Black Butte is a stratovolcano (not a cinder cone, as many think) that is 5.5 miles west of Sisters, Oregon, off of Highway 22. Black Butte looks young, as it is barely eroded (except for little gullies a little bit above the base that were carved by long-gone streams). Mount Washington, which is visible from the summit of Black Butte, looks much, much more eroded, and older, than Black Butte. However, Black Butte is significantly older than Washington (Washington was partly eroded by glaciers, but Black Butte was too far east of the Cascade crest that it was unable to support glaciers, so erosion is minimal).
There is a well-graded trail up Black Butte (the trail starts halfway up the mountain, however).

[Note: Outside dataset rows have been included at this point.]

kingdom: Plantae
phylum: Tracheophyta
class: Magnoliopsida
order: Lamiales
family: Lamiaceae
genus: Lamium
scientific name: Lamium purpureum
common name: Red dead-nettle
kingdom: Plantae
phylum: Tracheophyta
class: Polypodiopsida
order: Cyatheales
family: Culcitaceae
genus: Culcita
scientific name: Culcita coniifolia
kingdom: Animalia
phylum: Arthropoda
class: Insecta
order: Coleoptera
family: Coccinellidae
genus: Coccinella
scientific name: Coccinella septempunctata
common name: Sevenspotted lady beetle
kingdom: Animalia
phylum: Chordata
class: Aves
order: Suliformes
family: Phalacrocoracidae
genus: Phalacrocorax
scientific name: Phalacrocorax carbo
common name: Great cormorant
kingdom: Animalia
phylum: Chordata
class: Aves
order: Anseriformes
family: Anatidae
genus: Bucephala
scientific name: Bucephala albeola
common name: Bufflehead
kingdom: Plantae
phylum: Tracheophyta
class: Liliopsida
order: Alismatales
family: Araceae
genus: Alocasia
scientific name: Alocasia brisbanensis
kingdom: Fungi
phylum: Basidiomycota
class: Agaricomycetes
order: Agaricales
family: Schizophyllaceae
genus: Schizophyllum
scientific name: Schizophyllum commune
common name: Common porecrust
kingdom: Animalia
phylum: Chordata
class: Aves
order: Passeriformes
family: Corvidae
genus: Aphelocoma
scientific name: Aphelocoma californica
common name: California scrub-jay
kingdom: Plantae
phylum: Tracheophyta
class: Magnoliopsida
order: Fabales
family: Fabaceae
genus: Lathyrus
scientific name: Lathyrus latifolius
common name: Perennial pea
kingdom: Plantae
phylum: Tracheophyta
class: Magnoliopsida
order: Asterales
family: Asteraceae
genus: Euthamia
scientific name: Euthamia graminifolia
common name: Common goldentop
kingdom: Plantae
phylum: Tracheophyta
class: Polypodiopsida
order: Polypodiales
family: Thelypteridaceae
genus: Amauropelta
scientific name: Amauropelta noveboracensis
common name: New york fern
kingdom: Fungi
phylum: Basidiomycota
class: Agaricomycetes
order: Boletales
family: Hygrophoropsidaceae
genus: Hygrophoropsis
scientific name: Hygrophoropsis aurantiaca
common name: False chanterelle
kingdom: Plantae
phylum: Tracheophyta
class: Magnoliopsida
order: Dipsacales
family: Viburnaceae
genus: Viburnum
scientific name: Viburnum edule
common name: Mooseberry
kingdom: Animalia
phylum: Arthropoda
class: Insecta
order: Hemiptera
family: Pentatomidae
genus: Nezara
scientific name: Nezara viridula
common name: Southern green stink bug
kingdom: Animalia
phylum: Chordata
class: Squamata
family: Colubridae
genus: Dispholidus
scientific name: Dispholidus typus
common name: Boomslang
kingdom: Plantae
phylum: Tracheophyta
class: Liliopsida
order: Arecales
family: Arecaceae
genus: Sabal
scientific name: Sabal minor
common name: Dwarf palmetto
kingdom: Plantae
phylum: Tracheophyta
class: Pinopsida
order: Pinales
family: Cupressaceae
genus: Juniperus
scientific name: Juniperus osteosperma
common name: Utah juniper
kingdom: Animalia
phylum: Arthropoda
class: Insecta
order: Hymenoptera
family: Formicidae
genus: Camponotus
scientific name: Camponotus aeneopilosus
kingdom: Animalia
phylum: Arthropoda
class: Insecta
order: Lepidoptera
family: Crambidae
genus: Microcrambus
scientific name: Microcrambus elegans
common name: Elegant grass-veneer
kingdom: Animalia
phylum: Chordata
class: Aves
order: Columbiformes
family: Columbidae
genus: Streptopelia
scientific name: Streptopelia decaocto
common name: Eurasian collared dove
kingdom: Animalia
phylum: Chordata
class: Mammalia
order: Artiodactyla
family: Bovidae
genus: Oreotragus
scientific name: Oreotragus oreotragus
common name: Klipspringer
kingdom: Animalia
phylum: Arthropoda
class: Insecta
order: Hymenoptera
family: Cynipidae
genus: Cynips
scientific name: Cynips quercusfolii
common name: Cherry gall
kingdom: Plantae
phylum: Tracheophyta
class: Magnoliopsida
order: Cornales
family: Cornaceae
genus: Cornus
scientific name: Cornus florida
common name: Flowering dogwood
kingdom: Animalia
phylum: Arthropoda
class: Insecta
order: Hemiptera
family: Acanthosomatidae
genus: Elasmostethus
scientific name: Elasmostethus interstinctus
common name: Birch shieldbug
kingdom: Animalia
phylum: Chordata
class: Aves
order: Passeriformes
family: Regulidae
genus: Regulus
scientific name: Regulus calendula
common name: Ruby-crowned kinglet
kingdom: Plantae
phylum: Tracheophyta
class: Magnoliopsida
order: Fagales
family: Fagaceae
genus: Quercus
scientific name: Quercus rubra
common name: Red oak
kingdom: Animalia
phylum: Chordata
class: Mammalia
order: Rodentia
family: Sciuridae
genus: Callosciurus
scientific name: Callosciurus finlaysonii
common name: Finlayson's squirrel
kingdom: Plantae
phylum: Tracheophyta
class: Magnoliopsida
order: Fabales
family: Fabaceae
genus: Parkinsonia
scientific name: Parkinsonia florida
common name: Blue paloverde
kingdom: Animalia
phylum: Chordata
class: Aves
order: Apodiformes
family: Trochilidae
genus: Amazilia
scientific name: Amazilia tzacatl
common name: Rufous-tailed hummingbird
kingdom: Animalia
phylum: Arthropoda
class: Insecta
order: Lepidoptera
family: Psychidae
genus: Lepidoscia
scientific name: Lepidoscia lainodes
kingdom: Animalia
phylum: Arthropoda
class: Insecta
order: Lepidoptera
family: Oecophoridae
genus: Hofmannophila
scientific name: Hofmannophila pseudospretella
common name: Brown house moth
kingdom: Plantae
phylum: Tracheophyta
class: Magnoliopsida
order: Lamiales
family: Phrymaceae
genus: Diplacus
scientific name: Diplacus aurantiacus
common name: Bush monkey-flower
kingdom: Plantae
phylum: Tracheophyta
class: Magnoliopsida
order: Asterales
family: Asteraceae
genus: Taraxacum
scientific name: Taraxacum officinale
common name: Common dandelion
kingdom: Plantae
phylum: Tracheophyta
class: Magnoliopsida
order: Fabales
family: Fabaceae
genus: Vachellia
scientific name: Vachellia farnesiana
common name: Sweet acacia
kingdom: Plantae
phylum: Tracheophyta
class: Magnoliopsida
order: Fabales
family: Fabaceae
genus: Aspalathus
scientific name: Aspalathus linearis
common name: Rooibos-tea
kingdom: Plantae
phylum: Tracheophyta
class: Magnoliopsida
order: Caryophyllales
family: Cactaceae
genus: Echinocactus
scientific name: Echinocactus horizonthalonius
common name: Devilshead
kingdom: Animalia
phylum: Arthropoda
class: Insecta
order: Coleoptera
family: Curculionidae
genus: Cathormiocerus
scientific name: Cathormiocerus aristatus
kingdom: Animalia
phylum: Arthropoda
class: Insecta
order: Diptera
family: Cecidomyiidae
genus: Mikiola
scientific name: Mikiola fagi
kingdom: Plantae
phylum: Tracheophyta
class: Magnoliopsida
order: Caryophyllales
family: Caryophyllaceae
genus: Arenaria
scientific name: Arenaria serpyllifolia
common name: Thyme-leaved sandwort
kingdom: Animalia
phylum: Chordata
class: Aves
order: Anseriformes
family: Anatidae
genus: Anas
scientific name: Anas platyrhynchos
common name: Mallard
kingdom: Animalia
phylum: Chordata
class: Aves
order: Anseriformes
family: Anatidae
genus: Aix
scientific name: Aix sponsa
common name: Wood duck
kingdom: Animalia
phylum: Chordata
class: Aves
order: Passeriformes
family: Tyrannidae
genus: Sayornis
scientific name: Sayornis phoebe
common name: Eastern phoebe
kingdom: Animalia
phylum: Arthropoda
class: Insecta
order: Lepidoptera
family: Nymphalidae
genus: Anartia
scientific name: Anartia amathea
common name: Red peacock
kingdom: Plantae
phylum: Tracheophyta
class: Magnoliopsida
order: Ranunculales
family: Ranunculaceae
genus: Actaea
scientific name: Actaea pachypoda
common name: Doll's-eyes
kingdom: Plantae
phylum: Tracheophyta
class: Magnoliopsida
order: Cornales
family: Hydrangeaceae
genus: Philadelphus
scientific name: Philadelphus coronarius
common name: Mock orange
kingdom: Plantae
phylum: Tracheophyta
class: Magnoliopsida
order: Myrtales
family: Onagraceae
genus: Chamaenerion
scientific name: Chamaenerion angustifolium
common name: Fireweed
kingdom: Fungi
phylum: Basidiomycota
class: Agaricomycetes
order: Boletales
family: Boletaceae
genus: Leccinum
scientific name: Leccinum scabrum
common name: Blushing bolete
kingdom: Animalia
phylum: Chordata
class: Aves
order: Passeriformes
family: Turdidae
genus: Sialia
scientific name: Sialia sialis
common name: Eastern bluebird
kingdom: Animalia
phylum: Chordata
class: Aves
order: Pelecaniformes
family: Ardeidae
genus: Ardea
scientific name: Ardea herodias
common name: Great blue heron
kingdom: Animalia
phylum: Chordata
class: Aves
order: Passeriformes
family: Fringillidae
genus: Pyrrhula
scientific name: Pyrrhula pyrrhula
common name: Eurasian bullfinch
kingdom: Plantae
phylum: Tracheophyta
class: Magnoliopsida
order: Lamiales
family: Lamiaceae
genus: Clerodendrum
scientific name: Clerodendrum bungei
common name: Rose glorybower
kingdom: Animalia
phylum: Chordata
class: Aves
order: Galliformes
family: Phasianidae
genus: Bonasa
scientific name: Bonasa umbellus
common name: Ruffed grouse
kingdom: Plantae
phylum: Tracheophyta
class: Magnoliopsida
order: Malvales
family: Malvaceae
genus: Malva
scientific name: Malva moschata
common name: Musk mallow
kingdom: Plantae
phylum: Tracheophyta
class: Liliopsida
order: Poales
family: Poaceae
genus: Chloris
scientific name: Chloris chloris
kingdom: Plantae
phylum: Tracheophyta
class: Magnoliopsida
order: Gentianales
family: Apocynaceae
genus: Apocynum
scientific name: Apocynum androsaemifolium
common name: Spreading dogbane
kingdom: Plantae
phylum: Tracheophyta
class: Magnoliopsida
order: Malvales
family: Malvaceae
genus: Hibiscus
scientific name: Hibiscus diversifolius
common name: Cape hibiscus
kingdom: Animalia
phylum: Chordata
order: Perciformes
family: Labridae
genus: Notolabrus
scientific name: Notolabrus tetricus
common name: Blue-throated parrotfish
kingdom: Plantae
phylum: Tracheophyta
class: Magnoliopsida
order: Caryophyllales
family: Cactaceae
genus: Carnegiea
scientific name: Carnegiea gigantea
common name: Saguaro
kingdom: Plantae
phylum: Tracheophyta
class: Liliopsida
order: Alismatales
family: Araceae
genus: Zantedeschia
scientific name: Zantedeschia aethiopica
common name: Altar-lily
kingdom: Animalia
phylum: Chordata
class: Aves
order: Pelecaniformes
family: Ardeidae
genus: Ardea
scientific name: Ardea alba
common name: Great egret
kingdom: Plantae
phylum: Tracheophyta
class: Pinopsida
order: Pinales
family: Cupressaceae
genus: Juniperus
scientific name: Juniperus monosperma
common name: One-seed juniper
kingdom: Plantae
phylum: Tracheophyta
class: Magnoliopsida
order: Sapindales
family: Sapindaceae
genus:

The trail is 3.8 miles round-trip. From the summit, one can view the Three Sisters (the view of the North Sister is great), Mount Washington, Three Fingered Jack, Mount Jefferson, Black Crater, and, on clear days, Mount Hood. The trail up Black Butte is very popular, and there is a staffed lookout on top.
Turn off Highway 22 on the Green Ridge Road (5.5 miles west of Sisters and 2.5 miles east of Black Butte Ranch). Follow Road 11 north for about 4 miles, and then turn left onto Road 1110 (gravel) for 5.1 miles to a parking area at the end of the road. This is the Black Butte Trailhead.
A Northwest Forest Pass is required to park at the trailhead or near the trailhead. Once at the top, do not climb or enter the cabin or the lookouts. The 85-foot lookout tower has been declared unsafe, and the cabin is the private residence of the lookout staff (which means to stay out).
Bring lots of water, for there is none along the trail, and it gets very hot and dusty in the summer and fall.
Camping is not possible along the trail (and it is not necessary, either). If you want to spend more than just a day in this area, however, check out Black Butte Ranch. It is definitely not rugged, but if you enjoy great food, great lodging, and great golf with mountain views, this is the place to stay.
The trail is open from June to November. In order to avoid crowds, climb in June or September-November. In July and August, as many as 100 people per day climb Black Butte.